▸ WHAT TO PRODUCE
Extract the source text from every item below and copy it out line for line, without changing a single character.

------ AVAILABLE DATA

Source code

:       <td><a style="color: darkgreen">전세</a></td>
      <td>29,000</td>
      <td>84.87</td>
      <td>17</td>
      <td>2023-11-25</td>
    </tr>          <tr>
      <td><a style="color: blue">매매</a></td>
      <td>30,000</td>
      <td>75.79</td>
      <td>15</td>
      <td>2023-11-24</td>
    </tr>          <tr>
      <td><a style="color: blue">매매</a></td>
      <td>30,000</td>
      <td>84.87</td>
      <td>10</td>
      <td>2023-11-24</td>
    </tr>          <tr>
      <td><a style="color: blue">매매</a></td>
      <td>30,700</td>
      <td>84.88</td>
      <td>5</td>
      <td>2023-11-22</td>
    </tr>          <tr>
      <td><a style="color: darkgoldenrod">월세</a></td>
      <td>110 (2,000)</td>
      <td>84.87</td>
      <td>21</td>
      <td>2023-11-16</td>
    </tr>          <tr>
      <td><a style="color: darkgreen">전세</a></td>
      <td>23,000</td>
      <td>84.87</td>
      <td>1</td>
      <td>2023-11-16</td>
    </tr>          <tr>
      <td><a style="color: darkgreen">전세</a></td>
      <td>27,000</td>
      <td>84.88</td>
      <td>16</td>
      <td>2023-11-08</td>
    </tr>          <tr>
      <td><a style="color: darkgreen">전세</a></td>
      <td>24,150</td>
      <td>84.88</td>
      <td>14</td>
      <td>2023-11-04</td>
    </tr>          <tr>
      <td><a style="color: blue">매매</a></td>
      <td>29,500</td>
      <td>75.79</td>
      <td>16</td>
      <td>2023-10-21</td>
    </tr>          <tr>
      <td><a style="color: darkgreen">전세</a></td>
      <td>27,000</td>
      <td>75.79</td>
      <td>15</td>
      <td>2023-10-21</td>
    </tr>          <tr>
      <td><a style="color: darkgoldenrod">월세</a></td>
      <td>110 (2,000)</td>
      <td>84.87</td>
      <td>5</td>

------------

▸ OUTPUT
Source code

:       <td><a style="color: darkgreen">전세</a></td>
      <td>29,000</td>
      <td>84.87</td>
      <td>17</td>
      <td>2023-11-25</td>
    </tr>          <tr>
      <td><a style="color: blue">매매</a></td>
      <td>30,000</td>
      <td>75.79</td>
      <td>15</td>
      <td>2023-11-24</td>
    </tr>          <tr>
      <td><a style="color: blue">매매</a></td>
      <td>30,000</td>
      <td>84.87</td>
      <td>10</td>
      <td>2023-11-24</td>
    </tr>          <tr>
      <td><a style="color: blue">매매</a></td>
      <td>30,700</td>
      <td>84.88</td>
      <td>5</td>
      <td>2023-11-22</td>
    </tr>          <tr>
      <td><a style="color: darkgoldenrod">월세</a></td>
      <td>110 (2,000)</td>
      <td>84.87</td>
      <td>21</td>
      <td>2023-11-16</td>
    </tr>          <tr>
      <td><a style="color: darkgreen">전세</a></td>
      <td>23,000</td>
      <td>84.87</td>
      <td>1</td>
      <td>2023-11-16</td>
    </tr>          <tr>
      <td><a style="color: darkgreen">전세</a></td>
      <td>27,000</td>
      <td>84.88</td>
      <td>16</td>
      <td>2023-11-08</td>
    </tr>          <tr>
      <td><a style="color: darkgreen">전세</a></td>
      <td>24,150</td>
      <td>84.88</td>
      <td>14</td>
      <td>2023-11-04</td>
    </tr>          <tr>
      <td><a style="color: blue">매매</a></td>
      <td>29,500</td>
      <td>75.79</td>
      <td>16</td>
      <td>2023-10-21</td>
    </tr>          <tr>
      <td><a style="color: darkgreen">전세</a></td>
      <td>27,000</td>
      <td>75.79</td>
      <td>15</td>
      <td>2023-10-21</td>
    </tr>          <tr>
      <td><a style="color: darkgoldenrod">월세</a></td>
      <td>110 (2,000)</td>
      <td>84.87</td>
      <td>5</td>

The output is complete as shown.